The issue of parental supervision of teenagers’ video play and other digital-technology use is a serious concern. Even with teenagers who have demonstrated responsible use, it is still necessary to have regular conversations about safe and acceptable use of video games, Internet and digital media. Video-game play among st teenagers is also an area where family-value and developmental issues need to be taken into account. The reality in today’s world is that M-rated games (Content suitable to ages 17 and up) are played by a large majority of teenagers. While the research data suggest that very few teenagers are adversely affected by playing M-rated games, it is still incumbent upon parents to acknowledge their own feelings about these games as well as to recognize the ramifications involved in purchasing these games.

We strongly suggest that parents of teenagers monitor not only how much their teenagers play video games but also encourage them to play a variety of types of video games. Rather than simply playing the newest version of Elder Scrolls or Assassins Creed for hours on end, we encourage playing a variety of different game genres. This is likely to require the use of different parts of the brain and practice a variety of executive-functioning skills.

Digital-play strategies for children ages 14 and up:

  • Talk to your teens. Conversation, modeling, and good decision making are seen as the primary strategies for parents of older teenagers. This is due in part to the increasing accessibility to everything that is available online and through digital media for many teenagers. It is very hard to prevent teenagers who want to get inappropriate material from doing so, particularly those who have access to smartphones, a private computer, or friends’ homes where they have this type of availability. It is better for them to become responsible digital citizens and to have ongoing conversations about this issue.

  • Monitor and limit the amount of screen time when necessary. While supervision from content is very difficult, it may be somewhat easier to monitor the amount of access time to the Internet with digital media. This is particularly important for children who have tendencies towards overusing digital media. Children who have attention, learning, social-communicative, and anxiety and depression issues may tend to overuse digital media, and it is important to set effective limits for them that may have to be strict and easily-enforced. In cases where there is serious overuse this might mean keeping the router in a parent’s bedroom, shutting off the home Internet access at 9 p.m. or contacting the teenager’s cell-phone provider to set limits on the youngster’s use.

  • Model appropriate media behavior with your child. This could include simple rules such as not being rude to others by not using your cell phone when in a group setting, limiting your time sitting in front of the television, and routinely being engaged in a variety of activities.

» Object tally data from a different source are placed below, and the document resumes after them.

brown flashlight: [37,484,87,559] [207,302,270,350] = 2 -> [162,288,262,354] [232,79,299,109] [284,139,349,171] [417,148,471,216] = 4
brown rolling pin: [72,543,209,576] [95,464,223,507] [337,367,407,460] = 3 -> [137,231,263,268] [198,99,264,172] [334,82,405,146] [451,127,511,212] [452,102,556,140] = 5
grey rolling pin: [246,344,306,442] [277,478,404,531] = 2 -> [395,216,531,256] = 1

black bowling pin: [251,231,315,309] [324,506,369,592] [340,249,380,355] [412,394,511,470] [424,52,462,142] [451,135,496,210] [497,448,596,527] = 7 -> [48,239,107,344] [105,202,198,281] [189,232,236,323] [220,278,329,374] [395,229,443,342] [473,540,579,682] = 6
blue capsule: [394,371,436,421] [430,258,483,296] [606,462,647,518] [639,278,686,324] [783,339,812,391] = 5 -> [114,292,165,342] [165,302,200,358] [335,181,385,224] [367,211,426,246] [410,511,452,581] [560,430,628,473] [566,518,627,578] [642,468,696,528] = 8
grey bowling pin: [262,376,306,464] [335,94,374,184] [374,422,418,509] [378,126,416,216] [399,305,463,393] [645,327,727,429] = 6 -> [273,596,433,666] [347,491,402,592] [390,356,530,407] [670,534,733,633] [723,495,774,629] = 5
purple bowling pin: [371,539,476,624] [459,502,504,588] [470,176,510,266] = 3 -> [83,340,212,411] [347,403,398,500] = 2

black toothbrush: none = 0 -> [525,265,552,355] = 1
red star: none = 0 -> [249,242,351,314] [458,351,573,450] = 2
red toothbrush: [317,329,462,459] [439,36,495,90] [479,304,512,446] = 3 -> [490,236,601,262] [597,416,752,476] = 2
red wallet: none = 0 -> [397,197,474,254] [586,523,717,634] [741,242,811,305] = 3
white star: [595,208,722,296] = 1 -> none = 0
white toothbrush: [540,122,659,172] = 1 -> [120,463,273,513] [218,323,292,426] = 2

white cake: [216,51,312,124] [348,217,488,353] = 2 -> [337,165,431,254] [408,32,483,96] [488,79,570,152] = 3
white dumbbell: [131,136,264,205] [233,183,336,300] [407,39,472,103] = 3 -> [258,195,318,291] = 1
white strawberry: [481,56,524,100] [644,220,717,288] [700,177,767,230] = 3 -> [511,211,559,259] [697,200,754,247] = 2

  • Recognize when there is too much digital time. Parents often ask how much they should allow their children who are 14 years old or older to play video games or have “screen time.” I believe that parents should focus on ensuring that their teenagers have a good balance of play activity, although in today’s world teenagers often combine social play with social, active, and free play. Limits on digital play should focus on digital play that is isolating and done in the confines of one’s room rather than involved with other people. Pay attention to poor school performance, a disconnect with peers, and a lack of physical activity as signs for overuse.